Supplied data

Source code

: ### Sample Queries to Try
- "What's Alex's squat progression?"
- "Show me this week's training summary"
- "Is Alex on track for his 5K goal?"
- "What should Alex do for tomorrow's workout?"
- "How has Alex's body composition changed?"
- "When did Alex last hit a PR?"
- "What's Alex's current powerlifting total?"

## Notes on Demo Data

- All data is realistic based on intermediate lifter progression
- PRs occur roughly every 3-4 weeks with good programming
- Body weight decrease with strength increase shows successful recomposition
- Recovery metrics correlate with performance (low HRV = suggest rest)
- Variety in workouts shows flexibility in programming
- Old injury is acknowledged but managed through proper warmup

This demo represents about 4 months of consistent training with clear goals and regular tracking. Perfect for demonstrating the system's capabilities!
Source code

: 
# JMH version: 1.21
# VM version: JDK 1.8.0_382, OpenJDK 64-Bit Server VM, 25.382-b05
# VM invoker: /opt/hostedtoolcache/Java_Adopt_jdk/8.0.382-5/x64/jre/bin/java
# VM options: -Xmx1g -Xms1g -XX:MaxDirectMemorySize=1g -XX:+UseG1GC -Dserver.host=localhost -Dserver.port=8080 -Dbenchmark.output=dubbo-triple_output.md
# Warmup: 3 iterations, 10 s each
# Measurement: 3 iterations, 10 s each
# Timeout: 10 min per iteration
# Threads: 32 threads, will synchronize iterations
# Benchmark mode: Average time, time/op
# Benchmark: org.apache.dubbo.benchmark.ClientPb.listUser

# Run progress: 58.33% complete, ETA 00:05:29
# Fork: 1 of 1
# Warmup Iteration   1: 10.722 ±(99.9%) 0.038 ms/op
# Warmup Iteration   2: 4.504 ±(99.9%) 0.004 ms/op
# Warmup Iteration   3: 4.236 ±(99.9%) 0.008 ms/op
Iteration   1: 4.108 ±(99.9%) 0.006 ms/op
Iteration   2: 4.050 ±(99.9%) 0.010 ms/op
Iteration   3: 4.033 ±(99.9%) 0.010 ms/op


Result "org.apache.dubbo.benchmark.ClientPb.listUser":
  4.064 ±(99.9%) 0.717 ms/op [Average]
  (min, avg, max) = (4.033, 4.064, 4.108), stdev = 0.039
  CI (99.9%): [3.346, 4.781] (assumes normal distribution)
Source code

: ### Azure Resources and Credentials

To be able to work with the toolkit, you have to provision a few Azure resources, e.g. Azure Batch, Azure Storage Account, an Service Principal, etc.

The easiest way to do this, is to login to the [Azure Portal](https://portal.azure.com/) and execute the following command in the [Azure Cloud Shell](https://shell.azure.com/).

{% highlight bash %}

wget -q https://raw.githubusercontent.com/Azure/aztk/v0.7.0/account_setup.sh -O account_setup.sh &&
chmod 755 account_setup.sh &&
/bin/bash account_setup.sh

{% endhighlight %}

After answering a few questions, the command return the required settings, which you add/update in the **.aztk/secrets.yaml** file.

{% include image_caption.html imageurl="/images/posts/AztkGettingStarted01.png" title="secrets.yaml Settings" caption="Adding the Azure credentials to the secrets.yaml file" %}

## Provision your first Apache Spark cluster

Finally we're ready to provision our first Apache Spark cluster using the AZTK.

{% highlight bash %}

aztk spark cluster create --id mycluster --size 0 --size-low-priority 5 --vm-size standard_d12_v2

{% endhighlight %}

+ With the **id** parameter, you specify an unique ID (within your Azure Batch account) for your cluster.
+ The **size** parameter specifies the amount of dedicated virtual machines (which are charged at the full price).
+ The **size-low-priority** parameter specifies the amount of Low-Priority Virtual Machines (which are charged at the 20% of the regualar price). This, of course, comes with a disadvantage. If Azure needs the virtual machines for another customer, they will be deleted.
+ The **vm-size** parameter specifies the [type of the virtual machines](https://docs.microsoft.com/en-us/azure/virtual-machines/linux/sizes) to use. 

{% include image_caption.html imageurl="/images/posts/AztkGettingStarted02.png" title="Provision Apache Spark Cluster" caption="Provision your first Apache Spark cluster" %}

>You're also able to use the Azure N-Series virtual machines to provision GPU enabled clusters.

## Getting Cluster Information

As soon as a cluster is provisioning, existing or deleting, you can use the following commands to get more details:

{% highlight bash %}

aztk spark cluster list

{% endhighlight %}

Work to be completed
Please pull out every line in the data above that contains the string "include" and copy each one unchanged.

Exercise result
{% include image_caption.html imageurl="/images/posts/AztkGettingStarted01.png" title="secrets.yaml Settings" caption="Adding the Azure credentials to the secrets.yaml file" %}
{% include image_caption.html imageurl="/images/posts/AztkGettingStarted02.png" title="Provision Apache Spark Cluster" caption="Provision your first Apache Spark cluster" %}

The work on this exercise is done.